Un’altra prospettiva rilevante è quella del movimento paralimpico, che evidenzia come la comunicazione possa contribuire a una trasformazione culturale più ampia. Superare narrazioni pietistiche o eroiche per restituire complessità e normalità agli atleti significa ridefinire non solo il linguaggio, ma anche il posizionamento valoriale delle organizzazioni. Allo stesso modo, le strategie di branding che utilizzano lo sport, come nel caso di partnership e iniziative di corporate citizenship, mostrano come questo ambito sia sempre più un terreno di costruzione identitaria, oltre che di visibilità.

In questo contesto cambia anche la natura del legame tra pubblico e sportivi. I fan sviluppano forme di prossimità emotiva che generano aspettative etiche e senso di familiarità. Quando queste aspettative vengono disattese, la reazione può essere rapida e intensa. Lo sport diventa così un moltiplicatore della reputazione, accelerando dinamiche che riguardano sempre più anche imprese e istituzioni.

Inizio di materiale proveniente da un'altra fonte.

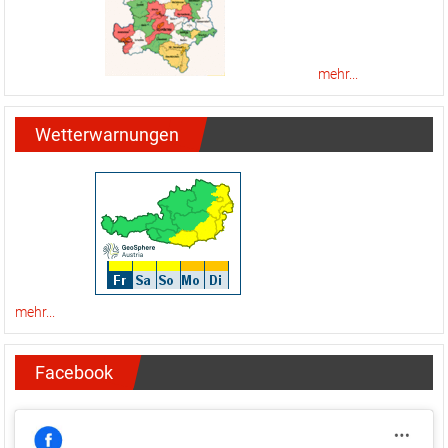
mehr...
Wetterwarnungen
mehr...
Facebook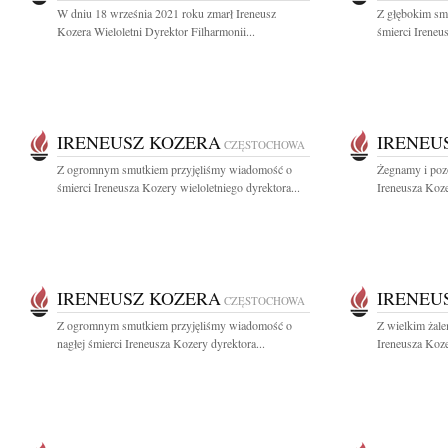
W dniu 18 września 2021 roku zmarł Ireneusz
Z głębokim sm
Kozera Wieloletni Dyrektor Filharmonii...
śmierci Ireneu
IRENEUSZ KOZERA
IRENEU
CZĘSTOCHOWA
Z ogromnym smutkiem przyjęliśmy wiadomość o
Żegnamy i poz
śmierci Ireneusza Kozery wieloletniego dyrektora...
Ireneusza Koze
IRENEUSZ KOZERA
IRENEU
CZĘSTOCHOWA
Z ogromnym smutkiem przyjęliśmy wiadomość o
Z wielkim żal
nagłej śmierci Ireneusza Kozery dyrektora...
Ireneusza Koze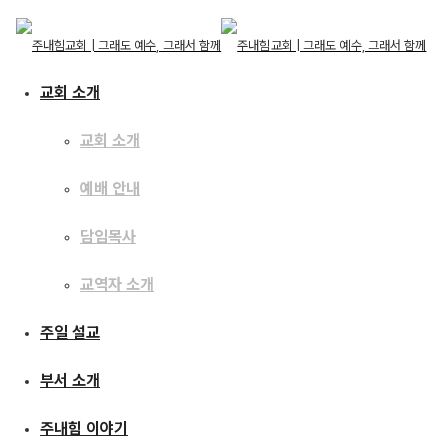
교회 소개
교회 소개
예배 안내
교회 소개
교회 소개
주일 설교
담임목사
예배 안내
담임목사
교역자 소개
교역자 소개
[13.11.10] 사사기14 :
주일 설교
주일 설교
코끼리 비스킷
부서 소개
부서 소개
주내힘 이야기
주내힘 이야기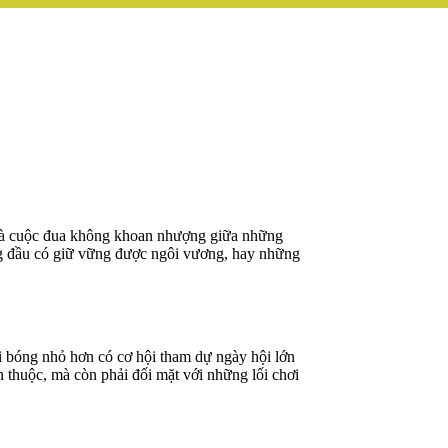
n là cuộc đua không khoan nhượng giữa những
ng đầu có giữ vững được ngôi vương, hay những
i bóng nhỏ hơn có cơ hội tham dự ngày hội lớn
n thuộc, mà còn phải đối mặt với những lối chơi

A ciò si aggiunge il tema dell’attivismo. Gli atleti non sono più solo performer, ma figure pubbliche che partecipano al dibattito sociale e politico. Le loro prese di posizione si riflettono immediatamente sulle organizzazioni, rendendo i confini reputazionali sempre più porosi. È una dinamica che riguarda ormai anche manager e leader aziendali, sempre più esposti e chiamati a esprimere posizionamenti coerenti.

Di fronte a questo scenario, cosa devono portare a casa i professionisti della comunicazione?

Non si tratta di replicare modelli sportivi nelle imprese, ma di riconoscere che le sfide sono le stesse. La narrazione è co-costruita, il controllo totale è un’illusione, la reputazione è continuamente negoziata. In questo contesto, la leva decisiva diventa la coerenza: tra ciò che un’organizzazione dichiara e ciò che fa, tra valori comunicati e comportamenti concreti.

Diventa quindi fondamentale investire nella costruzione di relazioni autentiche con le proprie community, valorizzare l’heritage come risorsa strategica e sviluppare la capacità di gestire l’interdipendenza tra persone, brand e istituzioni.

Lo sport, per tutte queste ragioni, rappresenta uno spazio privilegiato di osservazione. Un laboratorio in cui le trasformazioni della comunicazione contemporanea si manifestano in modo chiaro e anticipato.

Osservarlo con attenzione significa dotarsi di strumenti più efficaci per interpretare ciò che accade altrove. Perché, sempre più spesso, quello che accade nello sport oggi è ciò che le organizzazioni si trovano ad affrontare domani.